Established under the 1979 Natural Death Act, the Washington state Legislature created the form so people could opt out of life support. State lawmakers amended it in 1992, clarifying language around feeding tubes and end-of-life decisions for pregnant women.

“If I have been diagnosed as pregnant and that diagnosis is known to my physician,” according to the provision, “this directive shall have no force or effect during the course of my pregnancy.”

House Bill 1215 eliminates that provision. The majority party passed the proposal on the House floor last month, with the Senate following on Monday. Both chambers did so with a party-line vote after every elected Republican refused to support the bill, highlighting an ideological split.

“The argument for why this bill needs to pass is that people don’t understand that they can actually change a model form,” Sen. Phil Fortunato, R-Auburn, said Monday.

He and other Republicans believe HB 1215 codifies one option while obscuring alternatives.

Democrats say the bill makes it clear that pregnant women can still choose to void their directive, but Republicans argue that option already exists. Fortunato said the provision protects unborn children, and others have called the bill a tilt away from life and toward death.

The majority rejected an amendment Monday that would’ve kept the pregnancy clause in place and provided boxes so women could decide whether they want their pregnancy to void the form.

“Women are competent, educated beings who understand how to execute their own medical directive,” Sen.
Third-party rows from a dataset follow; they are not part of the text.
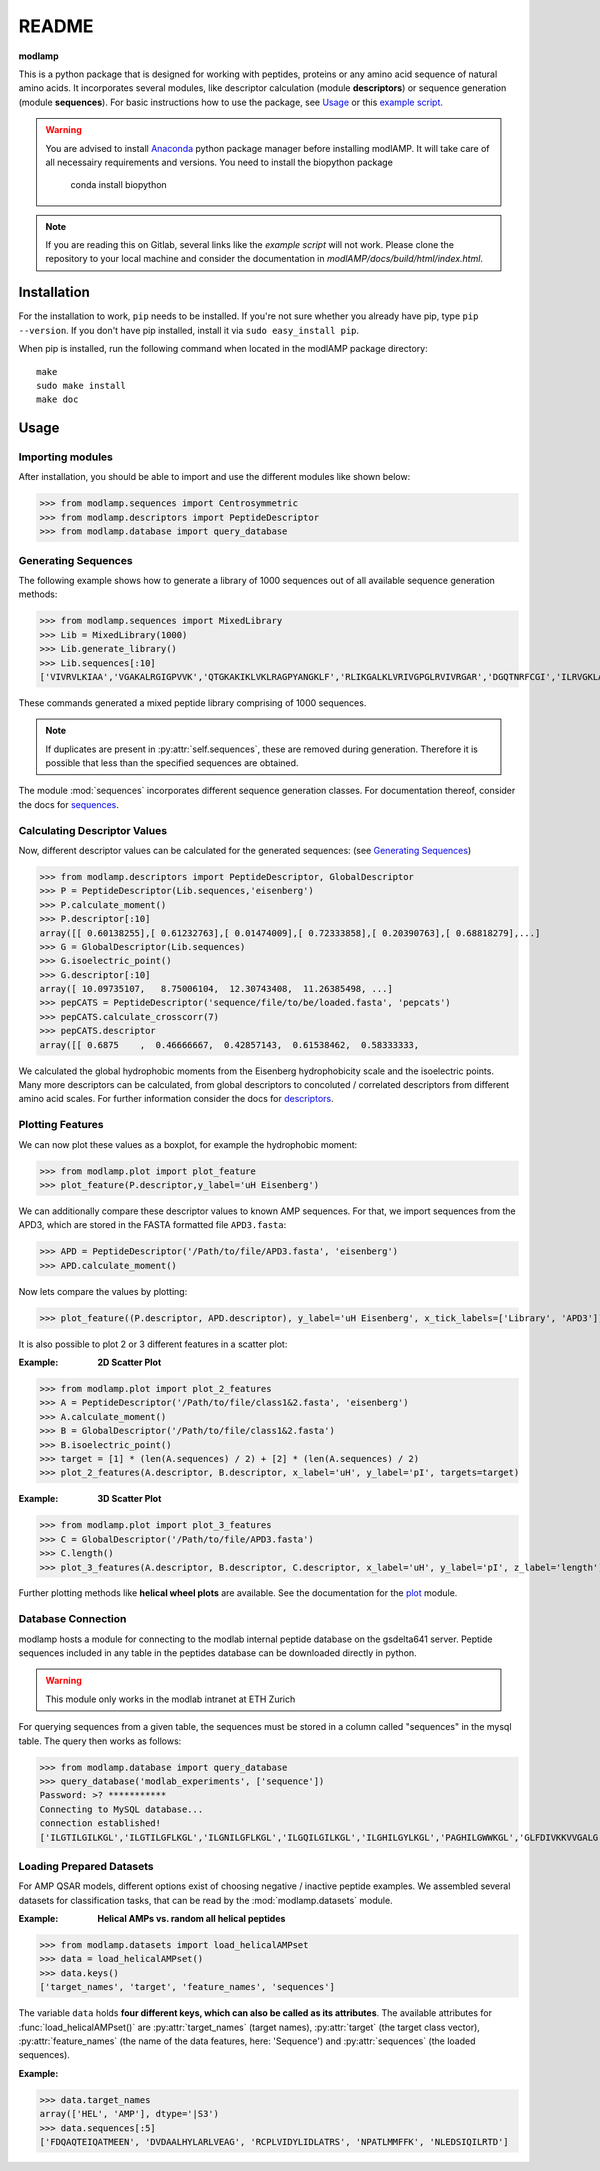README
======

**modlamp**

This is a python package that is designed for working with peptides, proteins or any amino acid sequence of natural amino acids. 
It incorporates several modules, like descriptor calculation (module **descriptors**) or sequence generation (module **sequences**).
For basic instructions how to use the package, see Usage_ or this `example script <examplescript.html>`_.

.. warning::
    You are advised to install `Anaconda <https://www.continuum.io/downloads>`_ python package manager before
    installing modlAMP. It will take care of all necessairy requirements and versions.
    You need to install the biopython package
        conda install biopython
        

.. note::
    If you are reading this on Gitlab, several links like the *example script* will not work. Please clone the
    repository to your local machine and consider the documentation in *modlAMP/docs/build/html/index.html*.


Installation
************

For the installation to work, ``pip`` needs to be installed. If you're not sure whether you already have pip, type
``pip --version``. If you don't have pip installed, install it via ``sudo easy_install pip``.

When pip is installed, run the following command when located in the modlAMP package directory::

    make
    sudo make install
    make doc

Usage
*****

Importing modules
-----------------

After installation, you should be able to import and use the different modules like shown below:

>>> from modlamp.sequences import Centrosymmetric
>>> from modlamp.descriptors import PeptideDescriptor
>>> from modlamp.database import query_database


Generating Sequences
--------------------

The following example shows how to generate a library of 1000 sequences out of all available sequence generation methods:

>>> from modlamp.sequences import MixedLibrary
>>> Lib = MixedLibrary(1000)
>>> Lib.generate_library()
>>> Lib.sequences[:10]
['VIVRVLKIAA','VGAKALRGIGPVVK','QTGKAKIKLVKLRAGPYANGKLF','RLIKGALKLVRIVGPGLRVIVRGAR','DGQTNRFCGI','ILRVGKLAAKV',...]

These commands generated a mixed peptide library comprising of 1000 sequences.

.. note::
    If duplicates are present in :py:attr:`self.sequences`, these are removed during generation. Therefore it is possible
    that less than the specified sequences are obtained.

The module :mod:`sequences` incorporates different sequence generation classes. For documentation thereof, consider the
docs for `sequences <modlamp.html#module-modlamp.sequences>`_.


Calculating Descriptor Values
-----------------------------

Now, different descriptor values can be calculated for the generated sequences: (see `Generating Sequences`_)

>>> from modlamp.descriptors import PeptideDescriptor, GlobalDescriptor
>>> P = PeptideDescriptor(Lib.sequences,'eisenberg')
>>> P.calculate_moment()
>>> P.descriptor[:10]
array([[ 0.60138255],[ 0.61232763],[ 0.01474009],[ 0.72333858],[ 0.20390763],[ 0.68818279],...]
>>> G = GlobalDescriptor(Lib.sequences)
>>> G.isoelectric_point()
>>> G.descriptor[:10]
array([ 10.09735107,   8.75006104,  12.30743408,  11.26385498, ...]
>>> pepCATS = PeptideDescriptor('sequence/file/to/be/loaded.fasta', 'pepcats')
>>> pepCATS.calculate_crosscorr(7)
>>> pepCATS.descriptor
array([[ 0.6875    ,  0.46666667,  0.42857143,  0.61538462,  0.58333333,

We calculated the global hydrophobic moments from the Eisenberg hydrophobicity scale and the isoelectric points.
Many more descriptors can be calculated, from global descriptors to concoluted / correlated descriptors from different
amino acid scales. For further information consider the docs for `descriptors <modlamp.html#module-modlamp.descriptors>`_.


Plotting Features
-----------------

We can now plot these values as a boxplot, for example the hydrophobic moment:

>>> from modlamp.plot import plot_feature
>>> plot_feature(P.descriptor,y_label='uH Eisenberg')

.. image:: static/uH_Eisenberg.png
    :scale: 50 %

We can additionally compare these descriptor values to known AMP sequences. For that, we import sequences from the APD3, which
are stored in the FASTA formatted file ``APD3.fasta``:

>>> APD = PeptideDescriptor('/Path/to/file/APD3.fasta', 'eisenberg')
>>> APD.calculate_moment()

Now lets compare the values by plotting:

>>> plot_feature((P.descriptor, APD.descriptor), y_label='uH Eisenberg', x_tick_labels=['Library', 'APD3'])

.. image:: static/uH_APD3.png
    :scale: 50 %

It is also possible to plot 2 or 3 different features in a scatter plot:

:Example: **2D Scatter Plot**

>>> from modlamp.plot import plot_2_features
>>> A = PeptideDescriptor('/Path/to/file/class1&2.fasta', 'eisenberg')
>>> A.calculate_moment()
>>> B = GlobalDescriptor('/Path/to/file/class1&2.fasta')
>>> B.isoelectric_point()
>>> target = [1] * (len(A.sequences) / 2) + [2] * (len(A.sequences) / 2)
>>> plot_2_features(A.descriptor, B.descriptor, x_label='uH', y_label='pI', targets=target)

.. image:: static/2D_scatter.png
    :scale: 50 %

:Example: **3D Scatter Plot**

>>> from modlamp.plot import plot_3_features
>>> C = GlobalDescriptor('/Path/to/file/APD3.fasta')
>>> C.length()
>>> plot_3_features(A.descriptor, B.descriptor, C.descriptor, x_label='uH', y_label='pI', z_label='length')

.. image:: static/3D_scatter.png
    :scale: 50 %

Further plotting methods like **helical wheel plots** are available. See the documentation for the
`plot <modlamp.html#module-modlamp.plot>`_ module.


Database Connection
-------------------

modlamp hosts a module for connecting to the modlab internal peptide database on the gsdelta641 server.
Peptide sequences included in any table in the peptides database can be downloaded directly in python.

.. warning::
    This module only works in the modlab intranet at ETH Zurich

For querying sequences from a given table, the sequences must be stored in a column called "sequences" in the mysql table.
The query then works as follows:

>>> from modlamp.database import query_database
>>> query_database('modlab_experiments', ['sequence'])
Password: >? ***********
Connecting to MySQL database...
connection established!
['ILGTILGILKGL','ILGTILGFLKGL','ILGNILGFLKGL','ILGQILGILKGL','ILGHILGYLKGL','PAGHILGWWKGL','GLFDIVKKVVGALG',...]


Loading Prepared Datasets
-------------------------

For AMP QSAR models, different options exist of choosing negative / inactive peptide examples. We assembled several
datasets for classification tasks, that can be read by the :mod:`modlamp.datasets` module.

:Example: **Helical AMPs vs. random all helical peptides**

>>> from modlamp.datasets import load_helicalAMPset
>>> data = load_helicalAMPset()
>>> data.keys()
['target_names', 'target', 'feature_names', 'sequences']

The variable ``data`` holds **four different keys, which can also be called as its attributes**. The available attributes
for :func:`load_helicalAMPset()` are :py:attr:`target_names` (target names), :py:attr:`target` (the target class vector),
:py:attr:`feature_names` (the name of the data features, here: 'Sequence') and :py:attr:`sequences` (the loaded sequences).

:Example:

>>> data.target_names
array(['HEL', 'AMP'], dtype='|S3')
>>> data.sequences[:5]
['FDQAQTEIQATMEEN', 'DVDAALHYLARLVEAG', 'RCPLVIDYLIDLATRS', 'NPATLMMFFK', 'NLEDSIQILRTD']
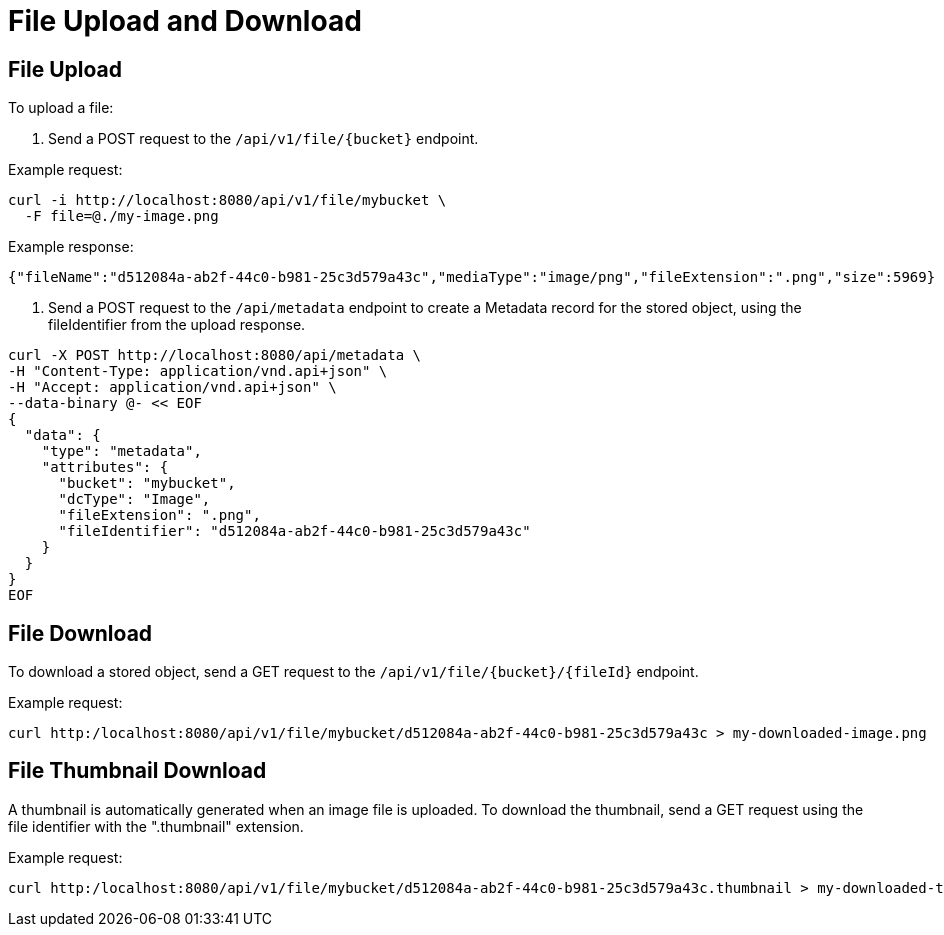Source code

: = File Upload and Download

== File Upload

To upload a file:

1. Send a POST request to the `/api/v1/file/{bucket}` endpoint.

Example request:

```sh
curl -i http://localhost:8080/api/v1/file/mybucket \
  -F file=@./my-image.png
```

Example response:

```sh
{"fileName":"d512084a-ab2f-44c0-b981-25c3d579a43c","mediaType":"image/png","fileExtension":".png","size":5969}
```

2. Send a POST request to the `/api/metadata` endpoint to create a Metadata record for the stored
object, using the fileIdentifier from the upload response.

```sh
curl -X POST http://localhost:8080/api/metadata \
-H "Content-Type: application/vnd.api+json" \
-H "Accept: application/vnd.api+json" \
--data-binary @- << EOF
{
  "data": {
    "type": "metadata",
    "attributes": {
      "bucket": "mybucket",
      "dcType": "Image",
      "fileExtension": ".png",
      "fileIdentifier": "d512084a-ab2f-44c0-b981-25c3d579a43c"
    }
  }
}
EOF
```

== File Download

To download a stored object, send a GET request to the `/api/v1/file/{bucket}/{fileId}` endpoint.

Example request:

```sh
curl http:/localhost:8080/api/v1/file/mybucket/d512084a-ab2f-44c0-b981-25c3d579a43c > my-downloaded-image.png
```

== File Thumbnail Download

A thumbnail is automatically generated when an image file is uploaded. To download the thumbnail,
send a GET request using the file identifier with the ".thumbnail" extension.

Example request:

```sh
curl http:/localhost:8080/api/v1/file/mybucket/d512084a-ab2f-44c0-b981-25c3d579a43c.thumbnail > my-downloaded-thumbnail.png
```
Manka Dhingra, D-Redmond, argued against the amendment. “They don’t need the state or this body telling them what options they have given a temporary health condition.”

Since state law created the form, Democrats say they must amend it to avoid misleading women into thinking it will void their directive. While some Republicans call this unnecessary, Democrats say it clears up any confusion despite rejecting Fortunato’s amendment.

Dhingra said HB 1215 ensures everyone is treated the same, regardless of whether they can get pregnant. She likened it to a stand for bodily autonomy, as states pull back reproductive rights in a post-Dobbs world, the U.S. Supreme Court decision that overturned Roe v. Wade.

Sen. Jeff Holy, R-Cheney, said the amendment would have provided a clear binary choice, yes or no, removing ambiguities that HB 1215 attempts to correct. He said an attorney would know their client could decide to void the form if they’re pregnant, but not the average citizen.

“It’s not a matter of whether this [form] should have this or shouldn’t,” Holy said. “People don’t know they have a choice to go either way. I would have voted yes for the bill if we adopted the amendment … [now] it creates as many problems equally as it solves.”

The bill now awaits the signature of Gov. Bob Ferguson.